··· Ausgewählter Text

Als eine für Gemeinden zusätzliche Möglichkeit der Setzung von verkehrspolitischen Maßnahmen wird gegen den vorgeschlagenen § 67 seitens des Österreichischen Gemeindebundes kein Einwand erhoben.

 

Ad § 76c Begegnungszonen

Ebenso als eine zusätzliche Möglichkeit für Gemeinden, autonom verkehrsberuhigende Maßnahmen im Ortsgebiet zu setzen, bestehen gegen die Einführung von Begegnungszonen, die ein Bindeglied zwischen Wohnstraße und Fußgängerzone darstellen, grundsätzlich keine Einwände.

In § 76c Abs. 2 wird eine höchst zulässige Geschwindigkeit von 20km/h festgelegt. In Anbetracht dessen, dass Begegnungszonen nur dann Akzeptanz finden, wenn diese nicht zu einer gänzlichen Verlagerung des Verkehrs führen, ersucht der Österreichische Gemeindebund eindringlich, eine höchst zulässige Geschwindigkeit von 30 km/h vorzusehen, oder aber die Bestimmung über die höchst zulässige Geschwindigkeit der Behörde selbst zu überlassen. Mit einer den örtlichen Begebenheiten angepassten Festlegung der höchst zulässigen Geschwindigkeit wären auch (nicht minder wichtige) Begegnungszonen auf stärker befahrenen Durchzugsstraßen (etwa Landstraßen im Ortskernbereich) möglich.

Anzudenken wäre auch die Bestimmung eines Fußgängervorranges innerhalb der Begegnungszone (wie etwa in der Schweiz).

 

Ad § 94d Z 4 lit e und § 94d Z 7a Sportliche Veranstaltungen

Bei der nun vorgeschlagenen Aufnahme von zusätzlichen Aufgaben in den Katalog der Angelegenheiten des eigenen Wirkungsbereiches handelt es sich um Vorschläge der Länder zu einer sogenannten „Deregulierung“ der StVO.  Tatsächlich handelt es sich aber weniger um eine Deregulierung als vielmehr um eine Übertragung von Aufgaben, die bislang grundsätzlich in die alleinige Zuständigkeit der Bezirksverwaltungsbehörden fielen, nunmehr aber von Gemeinden besorgt werden sollen.

Bei näherer Betrachtung darf angemerkt werden, dass in diesem Vorschlag (Bewilligung sportlicher Veranstaltungen samt Erlassung von Verordnungen) eine Deregulierung der StVO insofern nicht erblickt werden kann, als sich eine seitens der Gemeinde ausgesprochene Bewilligung sportlicher Veranstaltungen einschließlich der Erlassung von Verordnungen (infolge des eigenen Wirkungsbereiches) ausschließlich auf Gemeindestraßen beziehen würde.

······
··· Datensatzauszüge

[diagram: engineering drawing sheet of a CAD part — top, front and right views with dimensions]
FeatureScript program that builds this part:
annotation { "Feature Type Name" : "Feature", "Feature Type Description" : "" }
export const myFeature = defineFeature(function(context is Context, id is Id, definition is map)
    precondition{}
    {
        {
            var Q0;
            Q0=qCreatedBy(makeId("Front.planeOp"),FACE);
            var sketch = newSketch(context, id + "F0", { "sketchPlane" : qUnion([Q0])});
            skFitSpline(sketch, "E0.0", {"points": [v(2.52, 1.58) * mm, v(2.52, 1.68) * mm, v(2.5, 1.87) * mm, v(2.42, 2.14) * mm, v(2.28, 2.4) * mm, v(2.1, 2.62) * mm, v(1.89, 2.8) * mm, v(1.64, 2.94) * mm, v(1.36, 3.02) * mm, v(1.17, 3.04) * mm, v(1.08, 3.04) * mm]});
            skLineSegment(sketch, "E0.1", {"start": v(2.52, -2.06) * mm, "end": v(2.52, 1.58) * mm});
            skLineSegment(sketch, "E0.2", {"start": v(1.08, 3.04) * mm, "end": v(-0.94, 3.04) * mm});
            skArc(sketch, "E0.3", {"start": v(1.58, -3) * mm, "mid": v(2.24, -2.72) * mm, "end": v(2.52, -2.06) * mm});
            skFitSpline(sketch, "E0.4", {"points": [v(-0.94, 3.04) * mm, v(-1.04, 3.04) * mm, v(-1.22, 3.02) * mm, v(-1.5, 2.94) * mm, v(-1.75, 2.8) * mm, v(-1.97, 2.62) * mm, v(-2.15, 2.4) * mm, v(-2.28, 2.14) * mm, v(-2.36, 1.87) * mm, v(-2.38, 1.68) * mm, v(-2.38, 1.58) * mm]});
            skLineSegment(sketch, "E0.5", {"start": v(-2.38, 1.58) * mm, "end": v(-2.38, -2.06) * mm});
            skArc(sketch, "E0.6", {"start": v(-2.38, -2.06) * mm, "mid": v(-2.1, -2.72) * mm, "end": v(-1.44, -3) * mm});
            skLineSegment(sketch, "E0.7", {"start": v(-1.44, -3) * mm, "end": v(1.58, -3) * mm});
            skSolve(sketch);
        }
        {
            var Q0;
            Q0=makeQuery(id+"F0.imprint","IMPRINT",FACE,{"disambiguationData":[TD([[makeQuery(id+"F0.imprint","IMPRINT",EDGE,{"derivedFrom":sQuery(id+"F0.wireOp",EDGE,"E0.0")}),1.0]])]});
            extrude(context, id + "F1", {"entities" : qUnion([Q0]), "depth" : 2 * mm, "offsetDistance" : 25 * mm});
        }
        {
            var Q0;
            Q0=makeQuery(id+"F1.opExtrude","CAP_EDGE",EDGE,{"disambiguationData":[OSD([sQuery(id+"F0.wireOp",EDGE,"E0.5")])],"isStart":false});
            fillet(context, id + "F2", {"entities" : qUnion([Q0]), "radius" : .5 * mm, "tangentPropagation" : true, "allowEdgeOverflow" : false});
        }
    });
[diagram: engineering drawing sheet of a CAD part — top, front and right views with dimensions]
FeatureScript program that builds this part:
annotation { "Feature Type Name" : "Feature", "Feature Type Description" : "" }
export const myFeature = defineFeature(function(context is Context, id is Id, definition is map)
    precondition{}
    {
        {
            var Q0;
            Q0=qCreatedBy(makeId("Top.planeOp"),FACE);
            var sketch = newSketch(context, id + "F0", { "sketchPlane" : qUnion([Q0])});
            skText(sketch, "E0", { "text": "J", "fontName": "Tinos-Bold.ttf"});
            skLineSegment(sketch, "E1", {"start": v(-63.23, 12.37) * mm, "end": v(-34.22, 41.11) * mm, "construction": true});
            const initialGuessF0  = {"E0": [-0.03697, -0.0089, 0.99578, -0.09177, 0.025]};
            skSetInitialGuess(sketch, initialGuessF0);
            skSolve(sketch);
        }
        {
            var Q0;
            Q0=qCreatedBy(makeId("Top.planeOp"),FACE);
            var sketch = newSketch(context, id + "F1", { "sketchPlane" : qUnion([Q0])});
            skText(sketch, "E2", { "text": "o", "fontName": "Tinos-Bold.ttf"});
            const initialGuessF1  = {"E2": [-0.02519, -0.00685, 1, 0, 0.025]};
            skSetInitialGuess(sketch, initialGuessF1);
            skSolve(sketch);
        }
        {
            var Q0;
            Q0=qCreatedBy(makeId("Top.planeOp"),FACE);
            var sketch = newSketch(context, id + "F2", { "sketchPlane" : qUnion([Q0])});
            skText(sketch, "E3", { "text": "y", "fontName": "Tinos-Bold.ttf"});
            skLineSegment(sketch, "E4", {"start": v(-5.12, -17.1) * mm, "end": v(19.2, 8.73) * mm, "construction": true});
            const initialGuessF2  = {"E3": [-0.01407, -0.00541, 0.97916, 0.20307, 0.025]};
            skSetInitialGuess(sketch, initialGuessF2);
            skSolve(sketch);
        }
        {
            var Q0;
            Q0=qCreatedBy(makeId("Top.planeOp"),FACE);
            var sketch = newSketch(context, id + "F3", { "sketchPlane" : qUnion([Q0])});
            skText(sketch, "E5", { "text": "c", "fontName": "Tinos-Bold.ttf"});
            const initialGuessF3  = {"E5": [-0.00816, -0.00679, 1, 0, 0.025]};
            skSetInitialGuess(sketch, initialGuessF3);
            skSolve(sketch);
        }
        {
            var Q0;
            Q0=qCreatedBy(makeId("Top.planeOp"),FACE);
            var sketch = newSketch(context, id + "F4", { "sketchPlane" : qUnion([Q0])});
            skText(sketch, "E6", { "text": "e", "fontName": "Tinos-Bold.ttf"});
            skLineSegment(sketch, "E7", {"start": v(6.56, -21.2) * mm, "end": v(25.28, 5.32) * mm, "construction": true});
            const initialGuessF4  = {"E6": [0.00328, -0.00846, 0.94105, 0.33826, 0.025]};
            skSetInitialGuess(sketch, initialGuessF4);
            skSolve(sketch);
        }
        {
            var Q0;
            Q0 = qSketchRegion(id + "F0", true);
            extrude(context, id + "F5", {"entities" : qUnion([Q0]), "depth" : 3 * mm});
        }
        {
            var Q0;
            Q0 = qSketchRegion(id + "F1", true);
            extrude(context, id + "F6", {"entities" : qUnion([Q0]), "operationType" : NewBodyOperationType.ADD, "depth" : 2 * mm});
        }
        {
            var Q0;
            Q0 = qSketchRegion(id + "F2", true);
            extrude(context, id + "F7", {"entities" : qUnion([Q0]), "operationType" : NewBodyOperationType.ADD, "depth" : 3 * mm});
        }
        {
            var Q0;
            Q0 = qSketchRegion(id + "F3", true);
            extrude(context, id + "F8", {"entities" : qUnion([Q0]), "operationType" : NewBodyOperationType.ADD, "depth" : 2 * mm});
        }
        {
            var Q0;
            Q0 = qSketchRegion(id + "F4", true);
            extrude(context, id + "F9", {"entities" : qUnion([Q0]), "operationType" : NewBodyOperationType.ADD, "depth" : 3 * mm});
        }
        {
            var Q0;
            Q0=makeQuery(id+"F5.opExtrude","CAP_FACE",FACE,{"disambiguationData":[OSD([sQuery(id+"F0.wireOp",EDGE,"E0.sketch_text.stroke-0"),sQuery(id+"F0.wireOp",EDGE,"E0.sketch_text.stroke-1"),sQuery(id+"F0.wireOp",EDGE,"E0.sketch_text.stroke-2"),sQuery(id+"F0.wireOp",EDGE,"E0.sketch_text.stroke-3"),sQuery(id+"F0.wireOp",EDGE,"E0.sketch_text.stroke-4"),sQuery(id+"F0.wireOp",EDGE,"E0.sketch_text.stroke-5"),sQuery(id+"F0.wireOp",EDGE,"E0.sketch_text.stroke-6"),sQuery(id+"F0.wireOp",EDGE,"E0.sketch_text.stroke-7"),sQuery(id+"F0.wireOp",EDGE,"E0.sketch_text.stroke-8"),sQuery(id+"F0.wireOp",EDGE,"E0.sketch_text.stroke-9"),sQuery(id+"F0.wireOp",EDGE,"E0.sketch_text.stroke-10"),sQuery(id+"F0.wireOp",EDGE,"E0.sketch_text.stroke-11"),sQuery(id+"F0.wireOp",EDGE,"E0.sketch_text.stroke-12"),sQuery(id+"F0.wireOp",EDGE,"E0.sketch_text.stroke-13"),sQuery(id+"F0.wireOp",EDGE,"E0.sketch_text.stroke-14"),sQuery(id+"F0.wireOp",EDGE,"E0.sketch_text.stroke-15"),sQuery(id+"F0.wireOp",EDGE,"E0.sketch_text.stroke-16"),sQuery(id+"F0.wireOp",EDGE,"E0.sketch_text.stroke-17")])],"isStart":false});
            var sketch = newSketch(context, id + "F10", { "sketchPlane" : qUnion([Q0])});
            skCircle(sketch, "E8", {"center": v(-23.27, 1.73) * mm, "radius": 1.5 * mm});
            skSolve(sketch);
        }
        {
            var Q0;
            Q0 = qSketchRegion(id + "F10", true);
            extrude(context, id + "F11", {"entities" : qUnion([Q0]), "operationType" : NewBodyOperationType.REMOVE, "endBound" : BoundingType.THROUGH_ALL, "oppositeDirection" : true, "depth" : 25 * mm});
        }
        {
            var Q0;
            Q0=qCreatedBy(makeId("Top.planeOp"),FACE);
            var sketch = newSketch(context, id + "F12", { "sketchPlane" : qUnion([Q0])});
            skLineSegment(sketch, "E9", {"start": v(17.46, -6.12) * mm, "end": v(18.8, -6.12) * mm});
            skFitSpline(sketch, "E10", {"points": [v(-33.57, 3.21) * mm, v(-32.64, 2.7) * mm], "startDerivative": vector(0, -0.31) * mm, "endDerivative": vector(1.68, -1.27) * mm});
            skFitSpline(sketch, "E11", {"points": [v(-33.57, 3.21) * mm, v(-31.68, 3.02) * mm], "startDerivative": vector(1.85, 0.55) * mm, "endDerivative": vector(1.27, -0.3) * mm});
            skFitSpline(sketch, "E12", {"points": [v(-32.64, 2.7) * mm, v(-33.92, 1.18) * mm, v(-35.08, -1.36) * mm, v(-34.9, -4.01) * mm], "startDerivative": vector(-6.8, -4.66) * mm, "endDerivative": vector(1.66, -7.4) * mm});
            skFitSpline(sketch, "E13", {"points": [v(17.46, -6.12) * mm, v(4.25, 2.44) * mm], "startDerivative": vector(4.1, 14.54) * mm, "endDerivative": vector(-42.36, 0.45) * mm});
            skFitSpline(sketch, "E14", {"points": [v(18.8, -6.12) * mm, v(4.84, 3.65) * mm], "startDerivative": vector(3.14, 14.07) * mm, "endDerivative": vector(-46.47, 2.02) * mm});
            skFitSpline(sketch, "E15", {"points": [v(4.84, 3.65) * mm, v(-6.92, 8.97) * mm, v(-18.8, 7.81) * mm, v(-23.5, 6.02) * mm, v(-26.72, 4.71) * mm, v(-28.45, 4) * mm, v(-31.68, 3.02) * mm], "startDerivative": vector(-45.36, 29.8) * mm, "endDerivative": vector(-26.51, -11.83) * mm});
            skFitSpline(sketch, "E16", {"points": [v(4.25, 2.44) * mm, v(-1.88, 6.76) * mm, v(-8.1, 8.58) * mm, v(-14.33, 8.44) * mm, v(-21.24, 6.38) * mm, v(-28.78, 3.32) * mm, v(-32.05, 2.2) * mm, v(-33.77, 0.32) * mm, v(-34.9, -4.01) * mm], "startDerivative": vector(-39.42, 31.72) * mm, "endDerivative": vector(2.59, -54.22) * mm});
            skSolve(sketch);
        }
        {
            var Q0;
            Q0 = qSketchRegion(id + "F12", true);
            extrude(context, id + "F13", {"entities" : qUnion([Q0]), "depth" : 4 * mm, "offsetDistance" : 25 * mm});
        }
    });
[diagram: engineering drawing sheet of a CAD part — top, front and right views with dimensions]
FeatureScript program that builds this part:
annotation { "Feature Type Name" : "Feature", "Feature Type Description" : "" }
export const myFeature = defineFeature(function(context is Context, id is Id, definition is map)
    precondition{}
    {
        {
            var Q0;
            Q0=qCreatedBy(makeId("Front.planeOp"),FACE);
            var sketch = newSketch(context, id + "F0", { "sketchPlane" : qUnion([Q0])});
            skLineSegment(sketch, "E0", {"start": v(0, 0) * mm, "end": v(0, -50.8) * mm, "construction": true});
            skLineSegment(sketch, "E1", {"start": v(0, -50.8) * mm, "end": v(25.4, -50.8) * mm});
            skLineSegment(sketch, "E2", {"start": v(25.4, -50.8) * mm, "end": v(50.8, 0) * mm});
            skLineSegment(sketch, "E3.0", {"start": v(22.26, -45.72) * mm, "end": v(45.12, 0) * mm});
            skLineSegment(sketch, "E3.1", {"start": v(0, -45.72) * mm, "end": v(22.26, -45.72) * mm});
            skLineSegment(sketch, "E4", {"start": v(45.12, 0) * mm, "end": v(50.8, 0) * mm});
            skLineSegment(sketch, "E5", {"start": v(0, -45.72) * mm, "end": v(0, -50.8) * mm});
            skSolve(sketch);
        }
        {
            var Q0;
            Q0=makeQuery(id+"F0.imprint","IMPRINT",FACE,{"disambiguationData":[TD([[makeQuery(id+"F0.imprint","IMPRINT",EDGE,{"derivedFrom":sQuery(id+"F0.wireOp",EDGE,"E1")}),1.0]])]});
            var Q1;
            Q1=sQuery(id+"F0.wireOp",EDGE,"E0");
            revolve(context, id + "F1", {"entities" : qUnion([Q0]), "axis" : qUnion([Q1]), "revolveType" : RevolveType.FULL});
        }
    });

······

__Aufgabenstellung__:
1. Welche höchst zulässige Geschwindigkeit legt § 76c Abs. 2 laut ausgewähltem Text fest?
2. Übersetzen Sie diesen Satz aus dem ausgewählten Text ins Englische: „Anzudenken wäre auch die Bestimmung eines Fußgängervorranges innerhalb der Begegnungszone (wie etwa in der Schweiz).“

__Lösungen__:
1. 20 km/h.

2. Consideration could also be given to establishing pedestrian priority within the encounter zone (as, for example, in Switzerland).